The "business administrations" that had been going on in Washington under three Presidents had ruined virtually everybody in the country (as well as their own reputations). Spurred by an existing national emergency, a panicky Congress lost no time in passing, among other pieces of remedial legislation, the National Industrial Recovery Act, hereinafter referred to as the NIRA. Congress, it seemed, could move faster in those days than it did subsequently, when it developed a slow, painstaking, and supercritical streak, which it continued to maintain even when the Nazi dogs were ready to spring at our throats. But in 1933 Congress quickly turned into flour the grist that came to it in the form of the NIRA. First off, it appropriated the then staggering sum of $3,300,000,000 to be spent on permanent public works, and it gave the Administrator, to be appointed by the President, the right to set up a Public Works Administration. The President honored me with that appointment.
(4) Profile of Harold Ickes, New York Times (March, 1934)
Mr. Ickes knows all the rackets that infest the construction industry. He is a terror to collective bidders and skimping contractors. He warns that the PWA fund is a sacred trust fund and that only traitors would graft on a project undertaken to save people from hunger. He insists on fidelity to specifications; cancels violated contracts mercilessly, sends inspectors to see that men in their eagerness to work are not robbed of pay by the kickback swindle.
(5) Harold Ickes, The Autobiography of a Curmudgeon (1943)

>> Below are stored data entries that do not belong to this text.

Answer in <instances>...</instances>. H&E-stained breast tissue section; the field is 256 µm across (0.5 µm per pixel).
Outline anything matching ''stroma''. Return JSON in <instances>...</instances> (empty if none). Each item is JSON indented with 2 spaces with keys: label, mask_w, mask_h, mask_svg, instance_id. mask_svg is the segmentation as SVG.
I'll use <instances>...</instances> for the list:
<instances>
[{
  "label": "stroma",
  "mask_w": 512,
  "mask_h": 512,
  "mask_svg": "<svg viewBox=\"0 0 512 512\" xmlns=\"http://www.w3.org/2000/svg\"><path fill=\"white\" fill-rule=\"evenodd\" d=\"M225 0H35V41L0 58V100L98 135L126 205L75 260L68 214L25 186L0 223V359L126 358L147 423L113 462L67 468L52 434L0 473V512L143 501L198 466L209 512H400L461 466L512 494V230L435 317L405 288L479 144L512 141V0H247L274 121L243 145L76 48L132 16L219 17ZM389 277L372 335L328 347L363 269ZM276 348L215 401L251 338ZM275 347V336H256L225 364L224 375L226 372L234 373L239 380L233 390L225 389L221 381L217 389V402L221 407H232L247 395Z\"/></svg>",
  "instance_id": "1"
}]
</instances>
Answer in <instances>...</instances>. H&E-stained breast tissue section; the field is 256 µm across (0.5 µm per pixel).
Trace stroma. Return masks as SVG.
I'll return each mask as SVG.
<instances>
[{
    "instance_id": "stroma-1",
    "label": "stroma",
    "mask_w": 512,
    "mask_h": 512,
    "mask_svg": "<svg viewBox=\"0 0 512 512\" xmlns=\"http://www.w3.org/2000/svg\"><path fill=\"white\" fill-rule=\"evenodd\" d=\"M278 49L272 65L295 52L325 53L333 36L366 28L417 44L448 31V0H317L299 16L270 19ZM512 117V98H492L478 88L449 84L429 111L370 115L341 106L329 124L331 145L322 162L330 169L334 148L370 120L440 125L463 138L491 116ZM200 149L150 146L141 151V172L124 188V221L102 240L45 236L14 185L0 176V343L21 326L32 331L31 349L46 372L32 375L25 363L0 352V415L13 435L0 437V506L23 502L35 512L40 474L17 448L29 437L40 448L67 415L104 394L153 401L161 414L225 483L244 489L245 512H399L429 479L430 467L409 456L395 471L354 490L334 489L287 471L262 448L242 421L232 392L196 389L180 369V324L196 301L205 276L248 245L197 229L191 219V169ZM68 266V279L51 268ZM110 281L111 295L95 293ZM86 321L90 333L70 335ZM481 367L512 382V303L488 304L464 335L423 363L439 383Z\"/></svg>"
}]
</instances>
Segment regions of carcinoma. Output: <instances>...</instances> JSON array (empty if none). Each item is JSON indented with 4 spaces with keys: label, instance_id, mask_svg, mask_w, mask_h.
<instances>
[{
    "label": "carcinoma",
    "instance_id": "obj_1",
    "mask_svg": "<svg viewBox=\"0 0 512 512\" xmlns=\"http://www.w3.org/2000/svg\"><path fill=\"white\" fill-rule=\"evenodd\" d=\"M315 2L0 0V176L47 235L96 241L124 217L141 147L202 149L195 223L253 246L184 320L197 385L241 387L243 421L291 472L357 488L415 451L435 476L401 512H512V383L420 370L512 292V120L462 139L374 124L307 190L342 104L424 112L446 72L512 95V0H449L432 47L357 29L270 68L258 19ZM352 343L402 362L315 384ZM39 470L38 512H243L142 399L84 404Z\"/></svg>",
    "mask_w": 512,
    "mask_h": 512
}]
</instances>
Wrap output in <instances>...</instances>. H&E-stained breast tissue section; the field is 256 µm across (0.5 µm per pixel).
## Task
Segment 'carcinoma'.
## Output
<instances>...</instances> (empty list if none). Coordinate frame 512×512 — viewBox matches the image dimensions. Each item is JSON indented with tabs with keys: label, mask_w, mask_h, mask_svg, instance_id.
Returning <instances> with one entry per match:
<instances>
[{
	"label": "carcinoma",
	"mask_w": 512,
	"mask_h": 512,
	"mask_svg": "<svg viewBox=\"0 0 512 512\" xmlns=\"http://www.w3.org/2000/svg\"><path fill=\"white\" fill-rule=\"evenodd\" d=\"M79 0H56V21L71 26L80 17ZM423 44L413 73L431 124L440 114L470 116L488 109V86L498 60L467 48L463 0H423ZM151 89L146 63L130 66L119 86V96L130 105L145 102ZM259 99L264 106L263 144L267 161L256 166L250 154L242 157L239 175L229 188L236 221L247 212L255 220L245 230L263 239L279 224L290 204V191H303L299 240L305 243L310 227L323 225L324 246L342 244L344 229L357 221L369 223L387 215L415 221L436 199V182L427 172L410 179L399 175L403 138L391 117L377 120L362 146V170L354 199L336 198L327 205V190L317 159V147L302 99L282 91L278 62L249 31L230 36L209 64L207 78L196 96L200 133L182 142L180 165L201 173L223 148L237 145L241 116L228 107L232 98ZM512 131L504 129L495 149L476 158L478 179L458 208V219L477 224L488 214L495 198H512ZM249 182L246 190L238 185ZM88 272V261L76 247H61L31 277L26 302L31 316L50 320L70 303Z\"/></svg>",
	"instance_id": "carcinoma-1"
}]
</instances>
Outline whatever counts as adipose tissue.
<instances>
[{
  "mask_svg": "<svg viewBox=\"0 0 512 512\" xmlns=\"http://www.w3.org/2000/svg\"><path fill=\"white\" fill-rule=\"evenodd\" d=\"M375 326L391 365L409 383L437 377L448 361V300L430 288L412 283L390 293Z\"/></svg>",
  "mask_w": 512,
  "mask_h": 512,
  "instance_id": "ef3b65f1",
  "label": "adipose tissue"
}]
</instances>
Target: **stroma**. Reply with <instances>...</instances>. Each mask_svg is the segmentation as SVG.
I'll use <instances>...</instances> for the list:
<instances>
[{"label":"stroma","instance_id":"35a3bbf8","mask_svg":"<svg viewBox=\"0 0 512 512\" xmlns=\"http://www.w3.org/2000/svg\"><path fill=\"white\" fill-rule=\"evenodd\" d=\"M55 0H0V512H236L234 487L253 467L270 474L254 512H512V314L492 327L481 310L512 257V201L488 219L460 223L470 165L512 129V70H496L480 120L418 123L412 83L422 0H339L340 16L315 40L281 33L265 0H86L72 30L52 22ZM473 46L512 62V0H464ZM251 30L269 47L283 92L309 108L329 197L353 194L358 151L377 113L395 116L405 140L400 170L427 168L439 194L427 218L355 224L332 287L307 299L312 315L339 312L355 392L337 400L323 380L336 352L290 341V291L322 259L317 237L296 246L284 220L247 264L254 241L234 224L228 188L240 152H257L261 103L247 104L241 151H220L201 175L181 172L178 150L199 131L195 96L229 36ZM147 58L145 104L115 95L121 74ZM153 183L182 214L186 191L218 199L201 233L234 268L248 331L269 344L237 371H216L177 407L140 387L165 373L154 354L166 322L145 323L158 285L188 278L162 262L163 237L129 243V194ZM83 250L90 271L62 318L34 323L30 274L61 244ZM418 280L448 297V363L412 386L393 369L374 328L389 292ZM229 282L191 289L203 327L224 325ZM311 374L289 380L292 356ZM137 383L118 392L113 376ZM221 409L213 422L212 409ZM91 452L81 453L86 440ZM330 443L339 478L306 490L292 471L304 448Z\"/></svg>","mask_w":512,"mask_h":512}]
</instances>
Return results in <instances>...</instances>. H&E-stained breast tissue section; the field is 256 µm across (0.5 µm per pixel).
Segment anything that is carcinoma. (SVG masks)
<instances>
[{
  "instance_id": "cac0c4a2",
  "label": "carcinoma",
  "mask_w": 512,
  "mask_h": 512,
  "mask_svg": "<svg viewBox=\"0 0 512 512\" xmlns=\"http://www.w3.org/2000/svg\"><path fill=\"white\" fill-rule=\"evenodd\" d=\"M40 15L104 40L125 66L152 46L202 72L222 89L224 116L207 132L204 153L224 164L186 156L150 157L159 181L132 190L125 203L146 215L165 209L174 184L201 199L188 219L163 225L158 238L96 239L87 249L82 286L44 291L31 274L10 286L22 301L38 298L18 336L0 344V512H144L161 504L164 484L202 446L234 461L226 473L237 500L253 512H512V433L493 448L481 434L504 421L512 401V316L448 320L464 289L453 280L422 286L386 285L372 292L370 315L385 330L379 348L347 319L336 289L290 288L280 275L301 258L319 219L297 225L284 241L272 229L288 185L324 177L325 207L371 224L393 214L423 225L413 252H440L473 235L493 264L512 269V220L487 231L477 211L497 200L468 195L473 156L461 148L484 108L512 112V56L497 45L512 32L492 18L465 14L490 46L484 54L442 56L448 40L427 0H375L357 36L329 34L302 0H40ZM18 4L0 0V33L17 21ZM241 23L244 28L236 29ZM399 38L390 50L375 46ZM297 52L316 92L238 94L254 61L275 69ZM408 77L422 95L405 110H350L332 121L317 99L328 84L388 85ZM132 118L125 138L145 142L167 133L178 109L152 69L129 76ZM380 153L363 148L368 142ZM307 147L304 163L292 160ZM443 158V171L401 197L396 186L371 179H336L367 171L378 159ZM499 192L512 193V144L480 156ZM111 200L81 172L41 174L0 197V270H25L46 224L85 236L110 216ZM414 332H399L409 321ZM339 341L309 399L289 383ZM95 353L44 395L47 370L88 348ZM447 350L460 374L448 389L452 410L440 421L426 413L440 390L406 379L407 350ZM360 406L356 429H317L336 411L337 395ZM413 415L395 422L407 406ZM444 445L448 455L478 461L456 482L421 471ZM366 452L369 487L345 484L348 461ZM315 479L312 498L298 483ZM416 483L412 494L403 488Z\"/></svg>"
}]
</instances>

We should never forget that, in an era of unrest, a demagogue even as fantastic as Hitler first appeared to be can develop at such a pace that, before we realize it, he is beyond our catching. There are men here, and in England and in France as well, who believe in their hearts that a dictatorship is more desirable than democratic self-government. Given a brutal dictator such as Hitler, union labor could be "put in its place and kept there." In the thought of some of our prominent citizens, including persons inside of Congress, and even within our administrative agencies, the "place of labor" is at a machine for long hours at a bare subsistence wage. A dictator would also make short shrift of the farmers who think that they ought to have at least a decent living out of their long hours of sweaty toil. There are those among us who, without compunction, would reduce free-born farmers to the serfdom to which Hitler has consigned, in Europe, men who live on and by the land.
That types of American big business and concentrated wealth are not afraid of a dictatorship, even such a one as Hitler's, is attested by recent shocking disclosures with respect to secret and intimate business alliances between them and German big business-alliances that deliberately strike at the common man.